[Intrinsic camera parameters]
# # #
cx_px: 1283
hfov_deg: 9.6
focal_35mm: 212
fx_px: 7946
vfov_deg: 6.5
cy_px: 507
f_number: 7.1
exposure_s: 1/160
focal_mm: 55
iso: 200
# # #
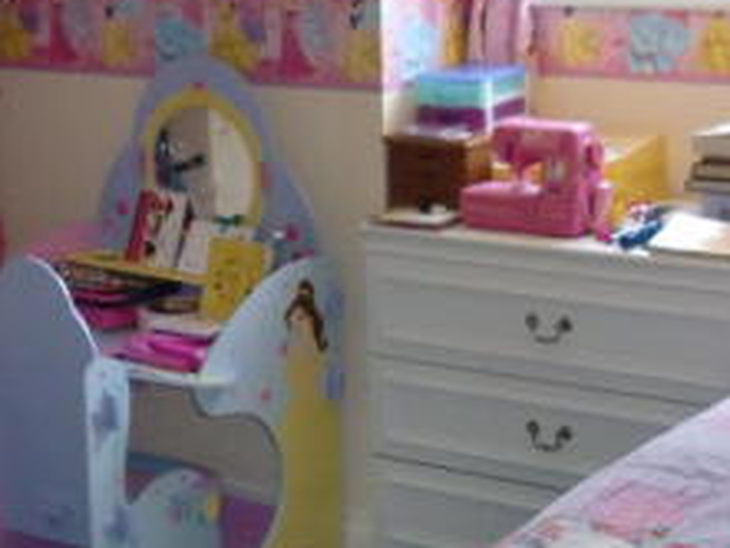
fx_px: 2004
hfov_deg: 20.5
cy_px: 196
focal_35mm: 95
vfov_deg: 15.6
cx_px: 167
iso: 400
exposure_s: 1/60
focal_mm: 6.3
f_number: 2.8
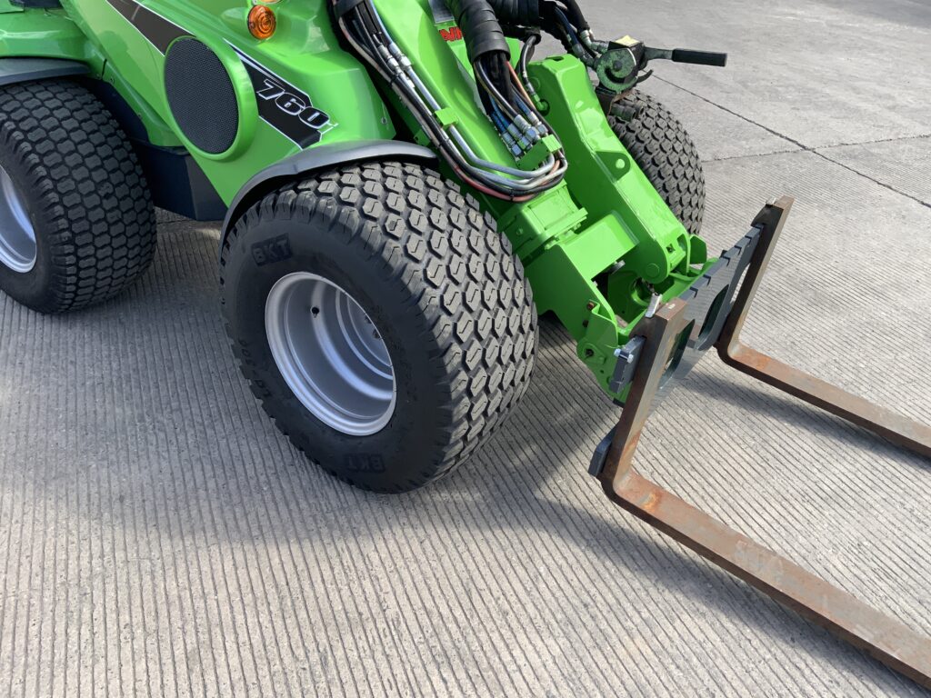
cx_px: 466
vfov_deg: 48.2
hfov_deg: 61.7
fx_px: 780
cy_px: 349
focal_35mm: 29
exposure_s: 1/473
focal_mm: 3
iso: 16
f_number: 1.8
# # #
## What to work on
Look above for the line with "vfov_deg: 15.6" and the line with "f_number: 1.8"; set down those two lines and all lines between them exactly, without pictures and without anything else.

## Completed task
vfov_deg: 15.6
cx_px: 167
iso: 400
exposure_s: 1/60
focal_mm: 6.3
f_number: 2.8
cx_px: 466
vfov_deg: 48.2
hfov_deg: 61.7
fx_px: 780
cy_px: 349
focal_35mm: 29
exposure_s: 1/473
focal_mm: 3
iso: 16
f_number: 1.8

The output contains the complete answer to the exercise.